We have seen how the author of
- the Gospel of Mark rewrote the tradition about the resurrection appearances in Paul’s letter
- the Gospel of Matthew polemically rewrote Mark to rebrand the disciples
- the Gospel of Luke polemically rewrote Matthew and Mark
But they can’t compete the way the author of the Gospel of John put Luke to shame …. according to Bruno Bauer.
In Luke 7:11-17 we read how Jesus just happened to be coming into the village of Nain when he encountered a funeral procession for a young man, but what moved Jesus to compassion was the (presumably supernatural) knowledge that his mother was now without a male to support her. So Jesus stops the procession and yells to the corpse to Rise up!
No doubt there is in the scholarly literature acknowledgement of the possibility that the author of the Gospel of John had Luke’s little story in mind when he developed his account of the resurrection of Lazarus. But I have just translated Bruno Bauer’s thoughts on how the Lazarus episode in the Gospel of John is a direct rebuff to the comparatively very poor “widow of Nain” anecdote.
Luke has Jesus raise a man who has just died and whose corpse is probably still warm as it is carried to the graveyard? Ha! John will have Jesus do a really serious miracle and raise one who has been dead four days!
The one who allowed the young man of Nain to be revived when he was just being carried to the grave [that is, a reference to Luke 7:11-17] is now ashamed, and the primary evangelist [=Luke] who, in his modesty and caution, contented himself with the revival of a dead man who had just succumbed to illness before his eyes, does not even dare to lift his eyes before the magnitude of the historical master and finisher [that is, John]. The fourth [evangelist] has destroyed him.
That’s my translation of one detail of Bruno Bauer’s much richer discussion of how the author of the Gospel of John mechanically struggled* to work with earlier gospel sources in order to create a “far superior” account of Jesus. You can see the full discussion at The Raising of Lazarus, which is part of my larger project to translate Bauer’s work on the four gospels.

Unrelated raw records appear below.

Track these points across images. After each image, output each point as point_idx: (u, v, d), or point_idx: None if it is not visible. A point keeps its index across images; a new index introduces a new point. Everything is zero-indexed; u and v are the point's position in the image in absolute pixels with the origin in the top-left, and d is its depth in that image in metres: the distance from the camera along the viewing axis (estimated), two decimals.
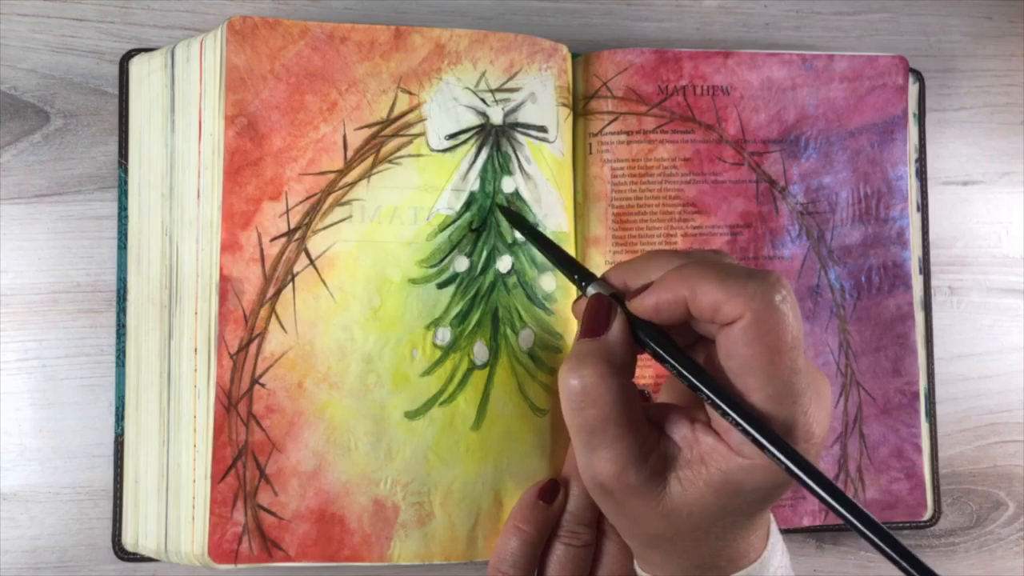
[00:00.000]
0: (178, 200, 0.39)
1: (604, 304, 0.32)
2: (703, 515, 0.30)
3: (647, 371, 0.42)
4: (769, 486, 0.29)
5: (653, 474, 0.30)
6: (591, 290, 0.33)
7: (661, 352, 0.30)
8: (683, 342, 0.32)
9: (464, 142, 0.40)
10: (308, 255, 0.38)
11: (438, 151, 0.40)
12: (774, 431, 0.28)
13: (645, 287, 0.31)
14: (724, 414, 0.28)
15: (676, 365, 0.30)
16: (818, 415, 0.29)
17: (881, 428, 0.43)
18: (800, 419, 0.28)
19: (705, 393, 0.29)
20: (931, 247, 0.46)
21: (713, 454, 0.29)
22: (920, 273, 0.45)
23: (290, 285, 0.38)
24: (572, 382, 0.30)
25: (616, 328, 0.31)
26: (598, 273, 0.34)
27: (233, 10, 0.43)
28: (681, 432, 0.31)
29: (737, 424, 0.28)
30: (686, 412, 0.31)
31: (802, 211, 0.43)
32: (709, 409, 0.30)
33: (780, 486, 0.30)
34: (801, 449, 0.28)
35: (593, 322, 0.31)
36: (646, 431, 0.30)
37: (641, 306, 0.31)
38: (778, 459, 0.27)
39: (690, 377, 0.29)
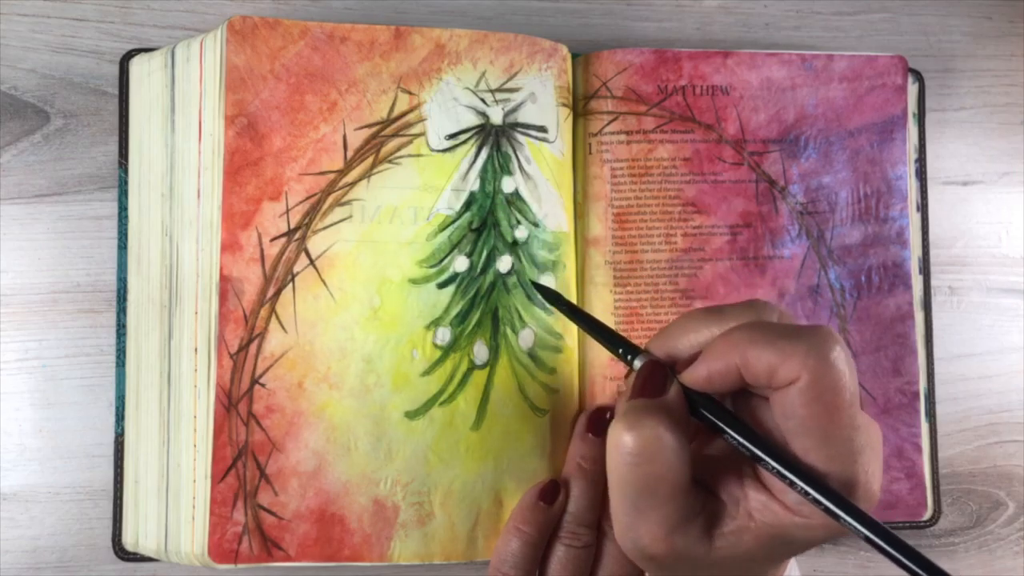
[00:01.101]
0: (178, 200, 0.39)
1: (660, 370, 0.30)
2: (747, 562, 0.29)
3: None
4: (824, 538, 0.29)
5: (700, 535, 0.29)
6: (638, 362, 0.31)
7: (721, 425, 0.29)
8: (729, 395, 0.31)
9: (464, 142, 0.40)
10: (308, 255, 0.38)
11: (438, 151, 0.40)
12: (844, 497, 0.27)
13: (693, 357, 0.30)
14: (792, 484, 0.27)
15: (739, 438, 0.29)
16: (876, 471, 0.28)
17: (881, 428, 0.43)
18: (861, 478, 0.28)
19: (771, 465, 0.28)
20: (931, 247, 0.46)
21: (765, 511, 0.29)
22: (920, 273, 0.45)
23: (290, 285, 0.38)
24: (626, 439, 0.28)
25: (673, 391, 0.30)
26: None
27: (233, 10, 0.43)
28: (729, 489, 0.30)
29: (806, 493, 0.27)
30: (732, 466, 0.30)
31: (802, 211, 0.43)
32: (759, 466, 0.29)
33: (827, 540, 0.29)
34: (863, 508, 0.28)
35: (647, 385, 0.30)
36: (694, 493, 0.29)
37: (693, 378, 0.30)
38: (854, 527, 0.27)
39: (754, 450, 0.28)
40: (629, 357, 0.32)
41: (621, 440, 0.28)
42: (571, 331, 0.41)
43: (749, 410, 0.30)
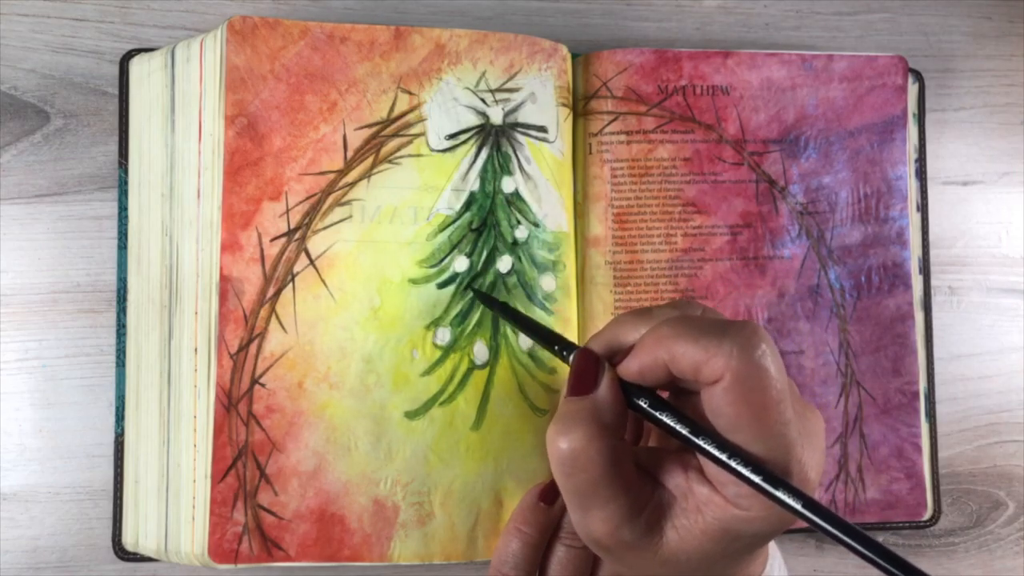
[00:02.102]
0: (178, 200, 0.39)
1: (591, 359, 0.31)
2: (701, 560, 0.30)
3: None
4: (768, 532, 0.29)
5: (648, 528, 0.29)
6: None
7: (652, 412, 0.30)
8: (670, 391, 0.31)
9: (464, 142, 0.40)
10: (308, 255, 0.38)
11: (438, 151, 0.40)
12: (774, 474, 0.27)
13: (627, 352, 0.30)
14: (723, 465, 0.27)
15: (671, 424, 0.29)
16: (812, 460, 0.28)
17: (881, 428, 0.43)
18: (795, 469, 0.28)
19: (701, 447, 0.28)
20: (931, 247, 0.46)
21: (709, 505, 0.29)
22: (920, 273, 0.45)
23: (290, 285, 0.38)
24: (561, 445, 0.29)
25: (604, 385, 0.30)
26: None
27: (233, 10, 0.43)
28: (675, 481, 0.30)
29: (748, 480, 0.27)
30: (679, 459, 0.30)
31: (802, 211, 0.43)
32: (701, 461, 0.29)
33: (779, 529, 0.29)
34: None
35: (580, 380, 0.30)
36: (639, 487, 0.30)
37: (626, 371, 0.30)
38: (786, 503, 0.26)
39: (686, 434, 0.28)
40: (565, 353, 0.33)
41: (557, 448, 0.29)
42: (571, 331, 0.41)
43: (691, 406, 0.30)
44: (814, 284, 0.43)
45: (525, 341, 0.40)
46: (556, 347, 0.34)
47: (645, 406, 0.30)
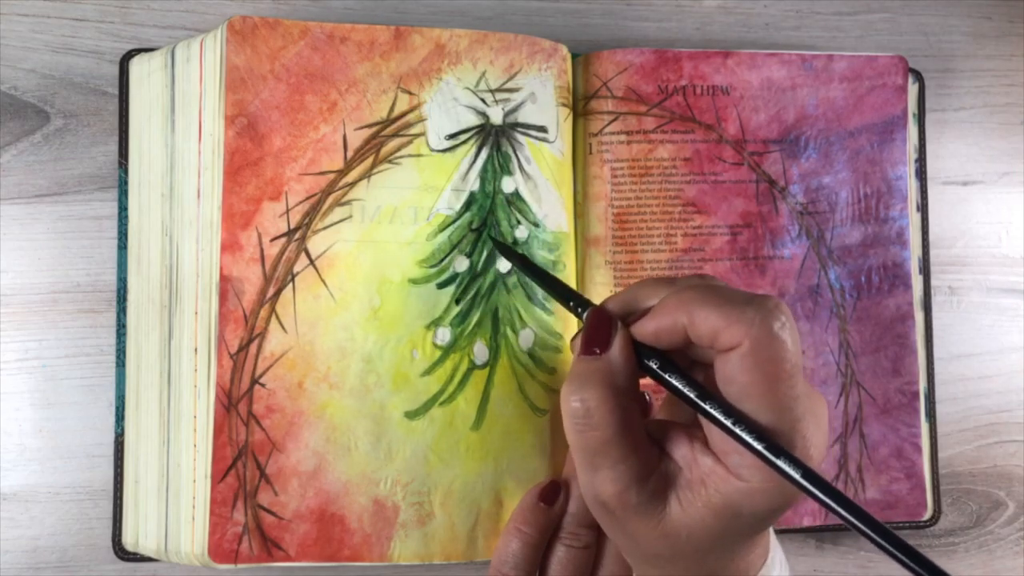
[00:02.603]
0: (178, 200, 0.39)
1: (605, 318, 0.31)
2: (703, 536, 0.30)
3: None
4: (768, 510, 0.29)
5: (654, 494, 0.30)
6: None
7: (662, 374, 0.30)
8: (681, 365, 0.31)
9: (464, 142, 0.40)
10: (308, 255, 0.38)
11: (438, 151, 0.40)
12: (778, 444, 0.27)
13: (643, 314, 0.31)
14: (734, 436, 0.28)
15: (678, 386, 0.29)
16: (816, 439, 0.29)
17: (881, 428, 0.43)
18: (799, 443, 0.28)
19: (712, 415, 0.28)
20: (931, 247, 0.46)
21: (712, 476, 0.29)
22: (920, 273, 0.45)
23: (290, 285, 0.38)
24: (574, 404, 0.30)
25: (617, 346, 0.30)
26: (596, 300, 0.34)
27: (233, 10, 0.43)
28: (681, 452, 0.30)
29: (750, 447, 0.27)
30: (686, 431, 0.31)
31: (802, 211, 0.43)
32: (707, 431, 0.30)
33: (779, 509, 0.29)
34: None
35: (594, 339, 0.31)
36: (647, 451, 0.30)
37: (640, 332, 0.30)
38: (786, 473, 0.26)
39: (692, 396, 0.29)
40: (580, 310, 0.33)
41: (570, 406, 0.30)
42: (571, 331, 0.41)
43: (699, 377, 0.31)
44: (814, 284, 0.43)
45: (525, 341, 0.40)
46: (572, 303, 0.34)
47: (655, 367, 0.30)
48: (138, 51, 0.41)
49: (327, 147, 0.38)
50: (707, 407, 0.28)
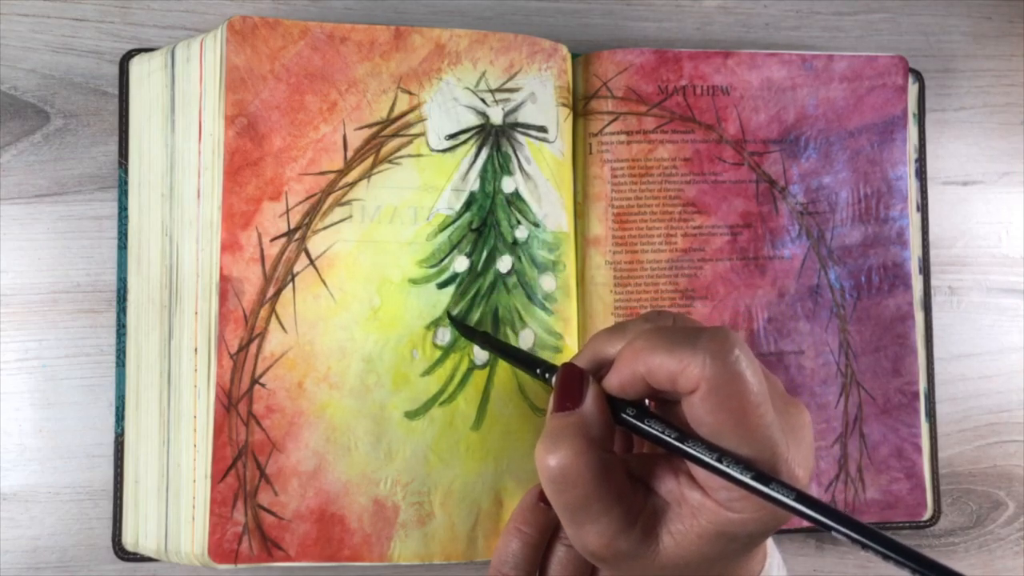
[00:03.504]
0: (178, 200, 0.39)
1: (575, 373, 0.31)
2: (700, 563, 0.30)
3: None
4: (763, 531, 0.29)
5: (643, 536, 0.29)
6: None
7: (642, 426, 0.29)
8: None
9: (464, 142, 0.40)
10: (308, 255, 0.38)
11: (438, 151, 0.40)
12: (770, 475, 0.27)
13: (610, 366, 0.30)
14: (721, 473, 0.27)
15: (661, 436, 0.29)
16: (799, 456, 0.28)
17: (881, 428, 0.43)
18: (783, 468, 0.28)
19: (696, 457, 0.28)
20: (931, 247, 0.46)
21: (702, 509, 0.29)
22: (920, 273, 0.45)
23: (290, 285, 0.38)
24: (550, 463, 0.29)
25: (590, 399, 0.30)
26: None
27: (233, 10, 0.43)
28: (667, 487, 0.30)
29: (739, 481, 0.27)
30: (669, 464, 0.30)
31: (802, 211, 0.43)
32: (691, 467, 0.29)
33: (774, 527, 0.29)
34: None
35: (565, 395, 0.30)
36: (631, 496, 0.30)
37: (608, 387, 0.30)
38: (785, 503, 0.26)
39: (677, 444, 0.28)
40: (547, 376, 0.33)
41: (546, 465, 0.29)
42: (571, 331, 0.41)
43: (676, 415, 0.30)
44: (814, 284, 0.43)
45: (525, 341, 0.40)
46: (538, 371, 0.34)
47: (630, 418, 0.30)
48: (138, 51, 0.41)
49: (327, 147, 0.38)
50: (689, 449, 0.28)
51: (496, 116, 0.40)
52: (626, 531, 0.29)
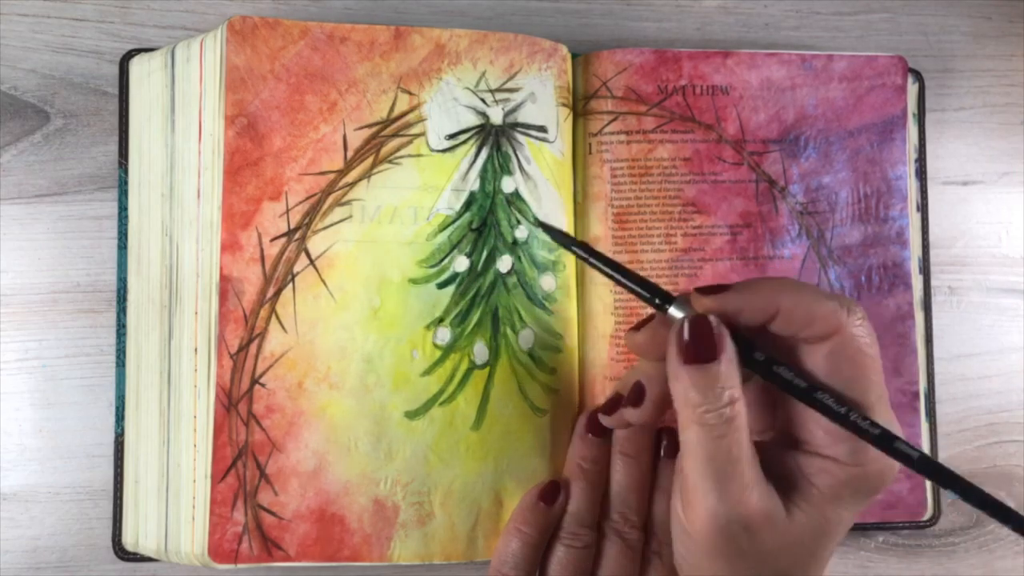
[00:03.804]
0: (178, 200, 0.39)
1: (709, 326, 0.30)
2: (819, 537, 0.30)
3: None
4: (873, 490, 0.30)
5: (781, 500, 0.30)
6: (675, 311, 0.31)
7: (774, 370, 0.30)
8: None
9: (464, 142, 0.40)
10: (308, 255, 0.38)
11: (438, 151, 0.40)
12: (894, 433, 0.28)
13: (724, 288, 0.30)
14: (848, 424, 0.28)
15: (793, 380, 0.29)
16: (891, 416, 0.30)
17: None
18: (896, 428, 0.29)
19: (838, 413, 0.29)
20: (931, 247, 0.46)
21: (820, 473, 0.30)
22: (920, 273, 0.45)
23: (290, 285, 0.38)
24: (712, 414, 0.29)
25: (730, 347, 0.30)
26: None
27: (233, 10, 0.43)
28: (783, 463, 0.31)
29: (866, 433, 0.28)
30: (777, 444, 0.32)
31: (802, 211, 0.43)
32: (807, 432, 0.30)
33: (880, 489, 0.30)
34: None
35: (703, 347, 0.30)
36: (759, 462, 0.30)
37: (722, 304, 0.30)
38: (908, 458, 0.28)
39: (815, 396, 0.29)
40: (664, 304, 0.31)
41: (705, 418, 0.29)
42: (571, 331, 0.41)
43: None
44: (814, 284, 0.43)
45: (525, 341, 0.40)
46: (656, 300, 0.32)
47: (762, 361, 0.30)
48: (138, 51, 0.41)
49: (327, 147, 0.38)
50: (820, 398, 0.29)
51: (496, 116, 0.40)
52: (765, 486, 0.30)
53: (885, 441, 0.28)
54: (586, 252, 0.34)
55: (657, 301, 0.32)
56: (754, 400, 0.33)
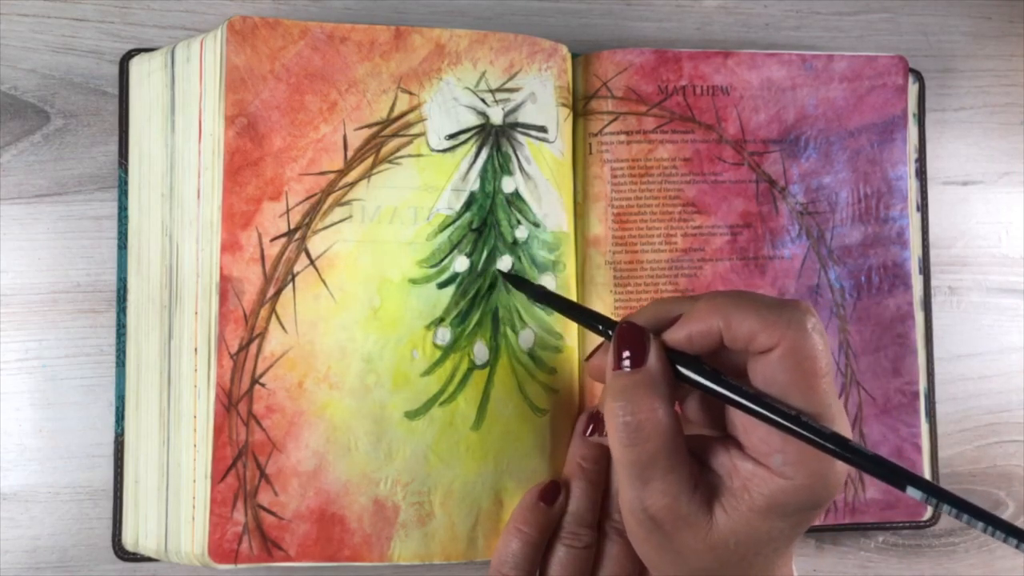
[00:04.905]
0: (178, 200, 0.39)
1: (637, 331, 0.31)
2: (748, 543, 0.30)
3: None
4: (812, 503, 0.30)
5: (702, 504, 0.30)
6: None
7: (705, 382, 0.30)
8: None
9: (464, 142, 0.40)
10: (308, 255, 0.38)
11: (438, 151, 0.40)
12: (825, 429, 0.28)
13: (671, 323, 0.31)
14: (792, 431, 0.28)
15: (729, 394, 0.30)
16: (845, 424, 0.30)
17: (881, 428, 0.43)
18: (847, 432, 0.29)
19: (764, 415, 0.29)
20: (931, 247, 0.46)
21: (754, 479, 0.30)
22: (920, 273, 0.45)
23: (290, 285, 0.38)
24: (625, 419, 0.30)
25: (654, 356, 0.31)
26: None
27: (233, 10, 0.43)
28: (719, 461, 0.31)
29: (813, 440, 0.28)
30: (720, 442, 0.32)
31: (802, 211, 0.43)
32: (744, 437, 0.30)
33: (823, 502, 0.30)
34: (839, 471, 0.29)
35: (630, 352, 0.31)
36: (691, 462, 0.31)
37: (673, 338, 0.31)
38: (858, 462, 0.28)
39: (746, 403, 0.29)
40: (608, 331, 0.33)
41: (620, 420, 0.30)
42: (571, 331, 0.41)
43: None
44: (814, 284, 0.43)
45: (525, 341, 0.40)
46: (600, 327, 0.34)
47: (690, 373, 0.31)
48: (138, 51, 0.41)
49: (327, 147, 0.38)
50: (754, 406, 0.29)
51: (496, 116, 0.40)
52: (689, 493, 0.30)
53: (800, 430, 0.28)
54: (537, 295, 0.38)
55: (600, 327, 0.34)
56: (704, 396, 0.33)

* One little detail Bauer identifies as a clumsy effort by “John” to out-do Luke is his adding the note that Jesus wept when he saw all the mourning over Lazarus — Bruno Bauer’s analysis has the rest of this story depicting a very angry Jesus who is frustrated over everyone’s lack of faith, so weeping at that moment was quite inappropriate. But it seemed a reasonable place to deposit that one detail the author of John really liked in Luke — Jesus weeping. So there it went — consistency of narrative characterization be damned.